Brics nations form their own mini IMF
THE formation of the New Development Bank (NDB) by the five Brics countries — Brazil, Russia, India, China and South Africa — will help these nations pursue their ambitions.
Jeremy Stevens, Standard Bank’s research analyst based in China, said the initiative would help South Africa and Brazil push regional trade, investment and infrastructure development, domestic job creation and poverty reduction.
It would aid China in broadening the market for its currency, get higher returns on its reserves and de-politicise that country’s investments.
India and Brazil could use the bank as a promising source of funds for their sizable infrastructure needs. Russia’s participation aided its ambition to tie itself to the next generation of economic heavyweights.
This week, the long-awaited Brics bank, which will be based in Shanghai, was established two years after the idea was mooted in New Delhi, India.
The NDB reflects how frustrated these increasing influential emerging countries are with Western institutions such as the World Bank and the International Monetary Fund (IMF).
Brazilian president Dilma Rousseff said: “It is a sign of the times, which demands reform of the IMF.”
The NDB is the first multilateral bank to be based in China, a country which, along with Russia, has not been shy to tell Western nations, particularly the US where to jump.
China is set to overtake the US as the world’s largest economy sooner than expected. India is on course to become the thirdbiggest economy by 2020.

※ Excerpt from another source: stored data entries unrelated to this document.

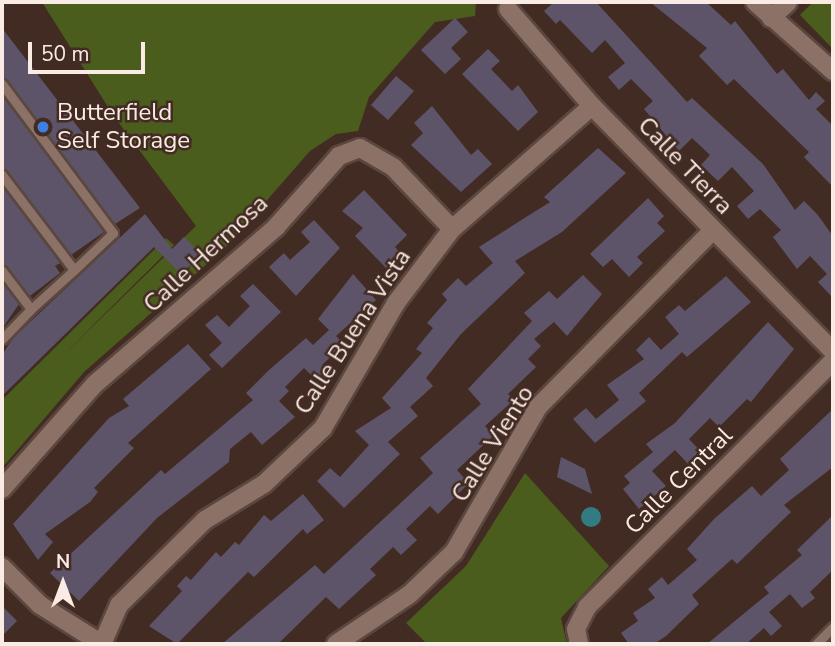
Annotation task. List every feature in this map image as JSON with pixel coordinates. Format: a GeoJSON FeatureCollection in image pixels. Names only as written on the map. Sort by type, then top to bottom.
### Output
{"type":"FeatureCollection","features":[{"type":"Feature","properties":{"kind":"street"},"geometry":{"type":"LineString","coordinates":[[755,2],[833,71]]}},
{"type":"Feature","properties":{"kind":"street"},"geometry":{"type":"LineString","coordinates":[[771,18],[788,2]]}},
{"type":"Feature","properties":{"kind":"street","name":"Calle Tierra"},"geometry":{"type":"LineString","coordinates":[[508,9],[592,106],[833,351]]}},
{"type":"Feature","properties":{"kind":"street","name":"Calle Buena Vista"},"geometry":{"type":"LineString","coordinates":[[102,644],[119,605],[196,530],[264,484],[324,428],[396,303],[452,229],[592,106]]}},
{"type":"Feature","properties":{"kind":"street","name":"Calle Hermosa"},"geometry":{"type":"LineString","coordinates":[[2,489],[95,384],[216,283],[339,156],[360,148],[394,168],[452,229]]}},
{"type":"Feature","properties":{"kind":"street","name":"Calle Viento"},"geometry":{"type":"LineString","coordinates":[[336,644],[410,594],[454,552],[538,407],[713,230]]}},
{"type":"Feature","properties":{"kind":"street","name":"Calle Central"},"geometry":{"type":"LineString","coordinates":[[579,644],[576,629],[587,607],[833,360]]}},
{"type":"Feature","properties":{"kind":"street"},"geometry":{"type":"LineString","coordinates":[[2,567],[40,605],[102,644]]}},
{"type":"Feature","properties":{"kind":"lane"},"geometry":{"type":"LineString","coordinates":[[2,83],[113,233],[2,339]]}},
{"type":"Feature","properties":{"kind":"lane"},"geometry":{"type":"LineString","coordinates":[[2,175],[74,270]]}},
{"type":"Feature","properties":{"kind":"lane"},"geometry":{"type":"LineString","coordinates":[[2,271],[31,309]]}},
{"type":"Feature","properties":{"kind":"lane"},"geometry":{"type":"LineString","coordinates":[[816,644],[833,627]]}},
{"type":"Feature","properties":{"kind":"green space"},"geometry":{"type":"Polygon","coordinates":[[[42,2],[476,2],[475,16],[435,22],[369,97],[358,131],[336,134],[310,151],[225,248],[84,372],[2,468],[2,400],[166,238],[174,245],[59,359],[196,226],[113,115],[42,2]]]}},
{"type":"Feature","properties":{"kind":"green space"},"geometry":{"type":"Polygon","coordinates":[[[813,2],[833,2],[833,49],[800,15],[813,2]]]}},
{"type":"Feature","properties":{"kind":"green space"},"geometry":{"type":"Polygon","coordinates":[[[525,473],[609,566],[561,618],[567,644],[427,644],[406,623],[466,566],[525,473]]]}},
{"type":"Feature","properties":{"kind":"water"},"geometry":{"type":"Polygon","coordinates":[[[591,507],[598,510],[601,517],[598,524],[591,527],[584,524],[581,517],[584,510],[591,507]]]}},
{"type":"Feature","properties":{"kind":"building"},"geometry":{"type":"Polygon","coordinates":[[[554,2],[596,2],[687,102],[692,98],[763,164],[795,210],[804,201],[817,214],[833,236],[833,298],[818,282],[827,274],[810,256],[797,269],[773,237],[781,230],[760,209],[748,219],[737,206],[754,191],[732,167],[718,181],[701,165],[710,155],[692,138],[679,151],[644,109],[653,101],[631,79],[619,90],[608,77],[625,63],[605,40],[592,53],[560,20],[556,24],[544,11],[554,2]]]}},
{"type":"Feature","properties":{"kind":"building"},"geometry":{"type":"Polygon","coordinates":[[[650,2],[706,2],[731,25],[735,21],[777,74],[783,69],[809,100],[816,92],[825,101],[816,109],[833,126],[833,187],[804,157],[809,152],[734,79],[727,85],[699,56],[707,48],[650,2]]]}},
{"type":"Feature","properties":{"kind":"building"},"geometry":{"type":"Polygon","coordinates":[[[455,18],[468,32],[451,48],[461,59],[445,74],[421,50],[455,18]]]}},
{"type":"Feature","properties":{"kind":"building"},"geometry":{"type":"Polygon","coordinates":[[[2,28],[140,208],[115,224],[2,77],[2,28]]]}},
{"type":"Feature","properties":{"kind":"building"},"geometry":{"type":"Polygon","coordinates":[[[488,49],[500,61],[491,69],[512,91],[518,85],[538,112],[518,131],[462,74],[488,49]]]}},
{"type":"Feature","properties":{"kind":"building"},"geometry":{"type":"Polygon","coordinates":[[[396,76],[414,91],[388,120],[371,105],[396,76]]]}},
{"type":"Feature","properties":{"kind":"building"},"geometry":{"type":"Polygon","coordinates":[[[2,95],[104,232],[71,255],[2,168],[2,95]]]}},
{"type":"Feature","properties":{"kind":"building"},"geometry":{"type":"Polygon","coordinates":[[[432,106],[471,155],[478,149],[492,164],[461,192],[411,145],[423,133],[414,123],[432,106]]]}},
{"type":"Feature","properties":{"kind":"building"},"geometry":{"type":"Polygon","coordinates":[[[598,148],[626,173],[562,232],[515,261],[525,273],[461,334],[426,378],[433,386],[410,407],[418,416],[388,442],[400,454],[344,508],[317,481],[330,468],[340,477],[369,445],[355,431],[391,408],[382,398],[422,353],[416,349],[433,328],[427,323],[447,300],[442,294],[458,278],[466,286],[493,263],[479,247],[550,202],[544,197],[598,148]]]}},
{"type":"Feature","properties":{"kind":"building"},"geometry":{"type":"Polygon","coordinates":[[[2,186],[60,263],[55,266],[60,273],[30,296],[2,264],[2,186]]]}},
{"type":"Feature","properties":{"kind":"building"},"geometry":{"type":"Polygon","coordinates":[[[364,190],[407,235],[395,247],[401,254],[386,268],[355,236],[363,228],[342,211],[364,190]]]}},
{"type":"Feature","properties":{"kind":"building"},"geometry":{"type":"Polygon","coordinates":[[[648,198],[664,216],[657,223],[665,231],[637,257],[643,263],[629,277],[612,259],[603,267],[590,254],[648,198]]]}},
{"type":"Feature","properties":{"kind":"building"},"geometry":{"type":"Polygon","coordinates":[[[145,214],[172,249],[184,237],[199,252],[187,269],[181,274],[154,247],[2,396],[2,355],[13,338],[145,214]]]}},
{"type":"Feature","properties":{"kind":"building"},"geometry":{"type":"Polygon","coordinates":[[[314,220],[340,248],[296,296],[269,267],[284,253],[290,260],[310,242],[301,232],[314,220]]]}},
{"type":"Feature","properties":{"kind":"building"},"geometry":{"type":"Polygon","coordinates":[[[353,274],[376,300],[336,336],[344,344],[322,365],[329,371],[318,382],[304,368],[285,387],[289,391],[279,401],[295,417],[262,445],[251,432],[230,449],[229,462],[157,518],[79,601],[50,573],[161,470],[165,474],[253,400],[246,393],[269,370],[306,338],[313,345],[329,330],[318,319],[353,274]]]}},
{"type":"Feature","properties":{"kind":"building"},"geometry":{"type":"Polygon","coordinates":[[[583,275],[602,294],[567,336],[554,322],[534,339],[541,346],[528,359],[536,367],[508,394],[514,400],[485,426],[494,435],[457,470],[469,483],[438,514],[430,506],[406,529],[417,540],[401,555],[393,547],[370,569],[376,575],[339,609],[326,597],[278,644],[222,644],[315,565],[324,574],[433,473],[420,458],[481,404],[468,389],[532,321],[524,313],[549,291],[557,299],[583,275]]]}},
{"type":"Feature","properties":{"kind":"building"},"geometry":{"type":"Polygon","coordinates":[[[726,276],[751,302],[687,357],[682,352],[639,393],[646,401],[595,443],[573,419],[586,408],[596,419],[619,400],[607,385],[644,359],[636,350],[649,337],[661,350],[679,334],[665,317],[679,305],[685,311],[726,276]]]}},
{"type":"Feature","properties":{"kind":"building"},"geometry":{"type":"Polygon","coordinates":[[[2,282],[19,304],[4,326],[2,323],[2,282]]]}},
{"type":"Feature","properties":{"kind":"building"},"geometry":{"type":"Polygon","coordinates":[[[253,284],[281,312],[222,368],[209,355],[222,343],[205,325],[217,315],[229,327],[250,306],[240,296],[253,284]]]}},
{"type":"Feature","properties":{"kind":"building"},"geometry":{"type":"Polygon","coordinates":[[[768,322],[794,349],[751,402],[747,399],[719,427],[710,418],[689,439],[702,453],[689,465],[675,450],[652,471],[666,486],[639,509],[623,489],[630,483],[624,476],[653,452],[646,444],[675,423],[768,322]]]}},
{"type":"Feature","properties":{"kind":"building"},"geometry":{"type":"Polygon","coordinates":[[[188,344],[211,369],[128,443],[134,448],[94,488],[98,492],[90,502],[45,534],[53,542],[38,560],[13,524],[109,418],[129,406],[123,399],[188,344]]]}},
{"type":"Feature","properties":{"kind":"building"},"geometry":{"type":"Polygon","coordinates":[[[833,409],[833,467],[784,505],[791,512],[737,564],[732,559],[692,595],[699,604],[666,636],[654,644],[629,644],[621,633],[638,621],[633,613],[655,598],[648,589],[662,577],[668,585],[697,560],[687,549],[714,519],[752,486],[761,496],[789,470],[780,459],[833,409]]]}},
{"type":"Feature","properties":{"kind":"building"},"geometry":{"type":"Polygon","coordinates":[[[561,457],[585,469],[592,494],[557,477],[561,457]]]}},
{"type":"Feature","properties":{"kind":"building"},"geometry":{"type":"Polygon","coordinates":[[[303,494],[324,520],[307,534],[303,529],[254,577],[248,572],[177,644],[149,626],[182,591],[177,586],[186,576],[191,580],[216,552],[221,557],[235,542],[239,545],[264,515],[271,521],[303,494]]]}},
{"type":"Feature","properties":{"kind":"building"},"geometry":{"type":"Polygon","coordinates":[[[833,515],[833,570],[810,592],[815,598],[802,608],[790,594],[769,612],[782,626],[771,636],[764,628],[746,644],[707,644],[769,593],[764,587],[802,555],[797,550],[833,515]]]}},
{"type":"Feature","properties":{"kind":"building"},"geometry":{"type":"Polygon","coordinates":[[[2,606],[17,621],[2,636],[2,606]]]}},
{"type":"Feature","properties":{"kind":"place","name":"Butterfield Self Storage"},"geometry":{"type":"Point","coordinates":[43,127]}}]}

Renaissance Capital’s global chief economist, Charles Robertson, said that if an American kept heading the World Bank and a European the IMF then countries such as China would eventually keep creating institutions to challenge them.
The group also launched a $100-billion contingency reserve arrangement, which member states can tap into in the case of balance of payment crises.
The NDB may be a step forward for Brics, but the institution’s practicality is under scrutiny.
The $10-billion bank, derived from economies with a GDP of about $15.8-trillion, will not be significant for many years to come, Robertson says.
Stevens expects the new bank to lend about $30-billion a year over the next five years.
This is dwarfed by the $61billion the World Bank, established in 1944, expects to lend this year.
“It is primarily a way for countries with low savings to tap the high savings of China. The World Bank faces no t hreat from this,” said Robertson.
Political Futures Consultancy director Daniel Silke echoed these sentiments, but said the bank may create competition for existing development banks.
Silke said that the NDB would have to tackle issues similar to those faced by the World Bank and the IMF.
Finance Minister Nhlanhla Nene said: “What is unique about this bank is that it is established by developing countries, which understand development challenges and have demonstrated their ability to tackle such challenges.”